• [Raw data]:
::::::::

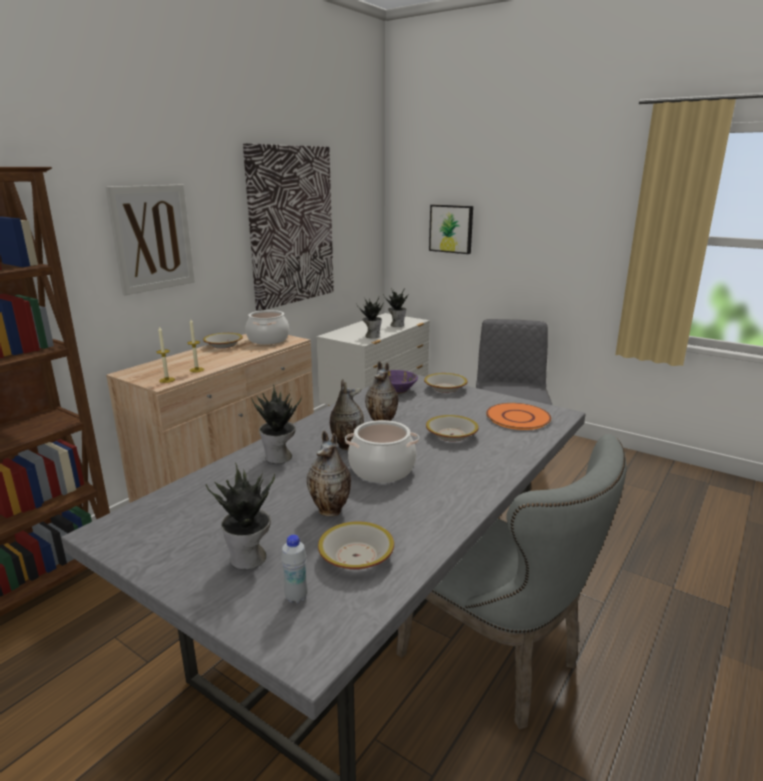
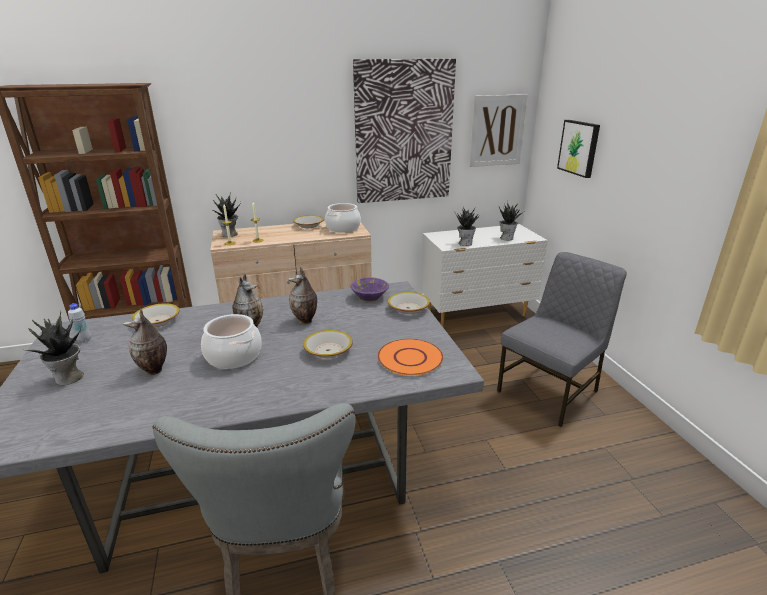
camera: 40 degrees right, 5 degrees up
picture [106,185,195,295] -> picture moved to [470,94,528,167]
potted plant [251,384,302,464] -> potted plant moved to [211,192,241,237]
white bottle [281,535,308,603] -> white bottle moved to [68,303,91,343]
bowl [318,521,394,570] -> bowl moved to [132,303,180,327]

::::::::

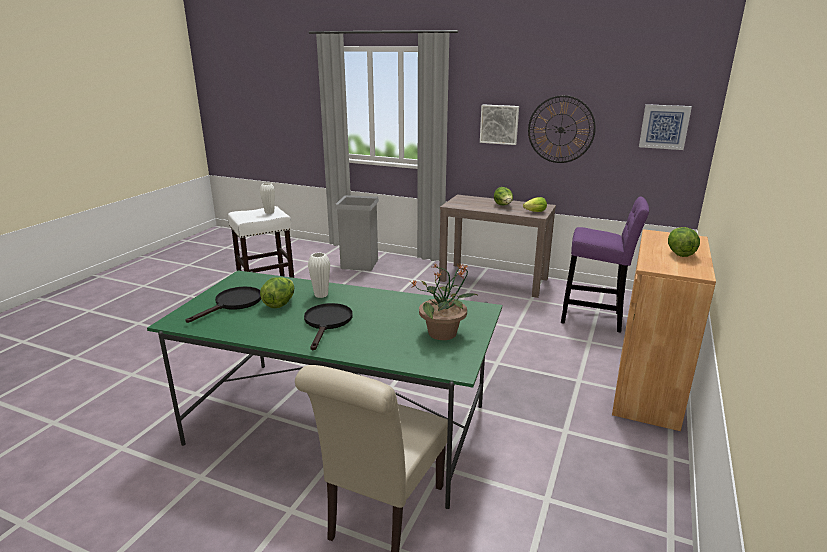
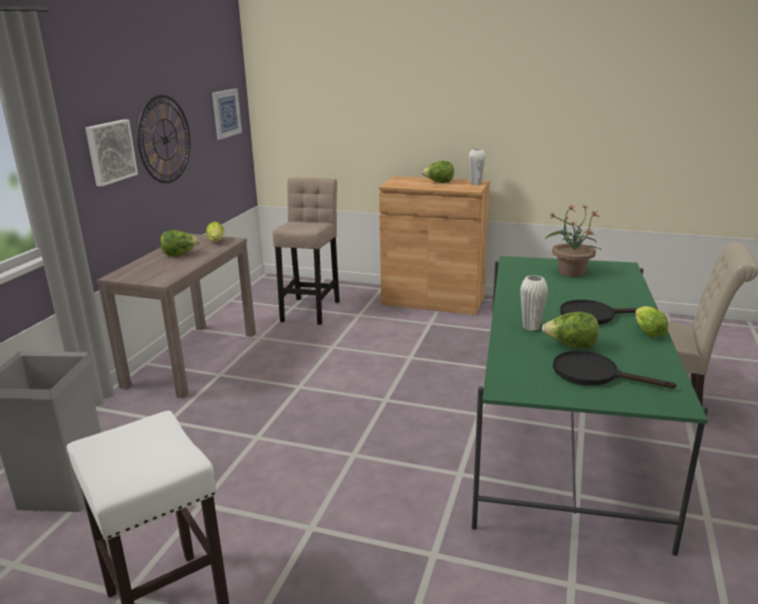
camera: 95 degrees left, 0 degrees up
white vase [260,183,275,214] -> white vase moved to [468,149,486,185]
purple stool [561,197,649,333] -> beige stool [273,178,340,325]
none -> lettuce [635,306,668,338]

::::::::

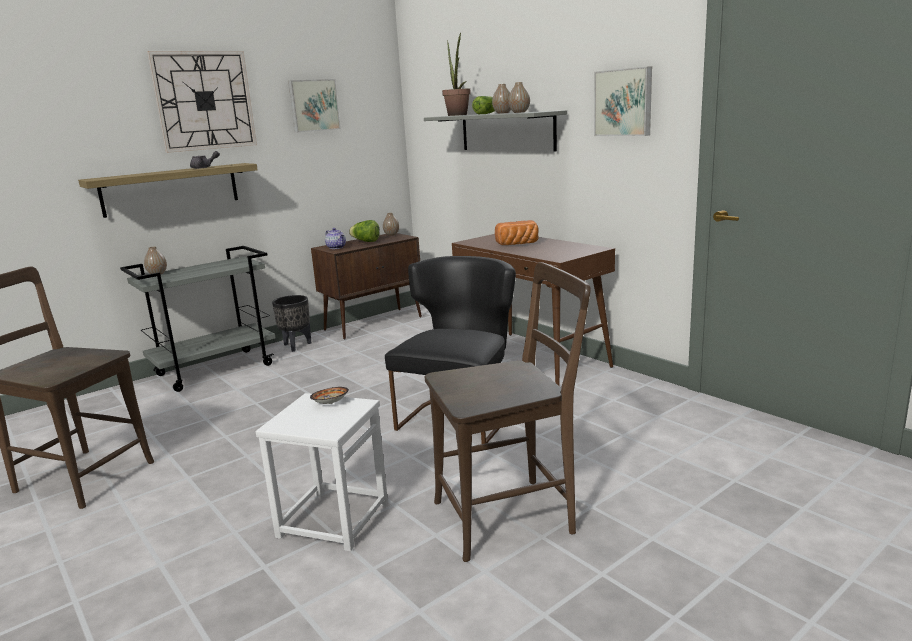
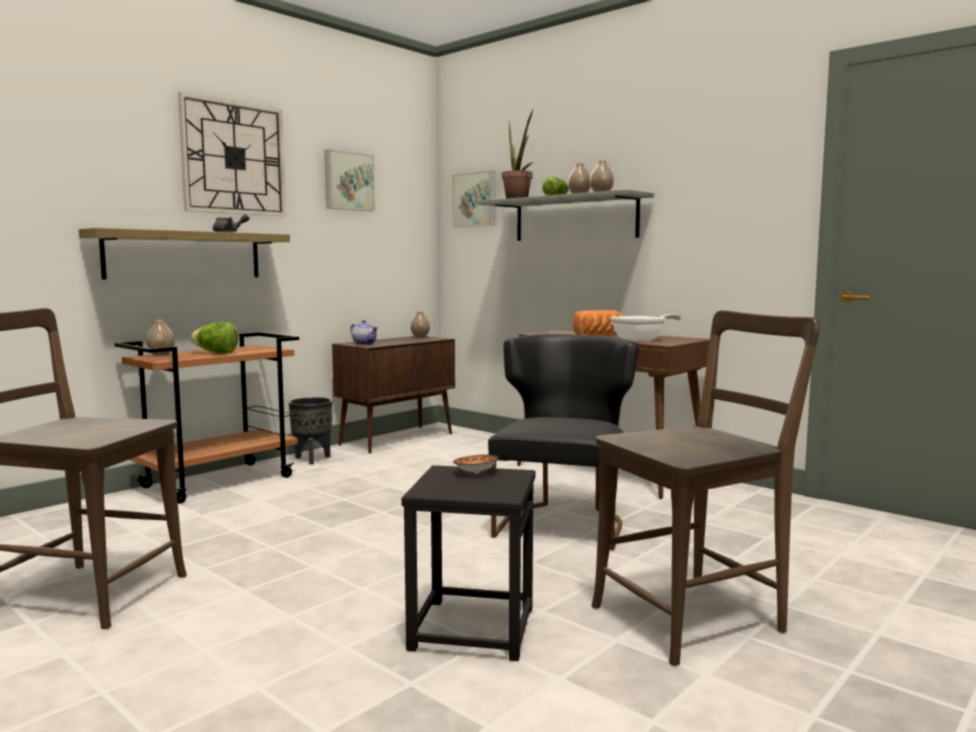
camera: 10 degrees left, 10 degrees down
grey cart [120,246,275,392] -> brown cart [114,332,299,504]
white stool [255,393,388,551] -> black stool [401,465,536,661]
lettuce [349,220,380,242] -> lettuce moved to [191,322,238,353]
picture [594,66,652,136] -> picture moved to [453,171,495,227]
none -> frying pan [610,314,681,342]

::::::::

• [Task statement]: Using the entries above, give again exactly the lines from the line holding "potted plant [251,384,302,464]" through the line holding "bowl [318,521,394,570] ->". Include both end lines and nothing else.

• [Output below]:
potted plant [251,384,302,464] -> potted plant moved to [211,192,241,237]
white bottle [281,535,308,603] -> white bottle moved to [68,303,91,343]
bowl [318,521,394,570] -> bowl moved to [132,303,180,327]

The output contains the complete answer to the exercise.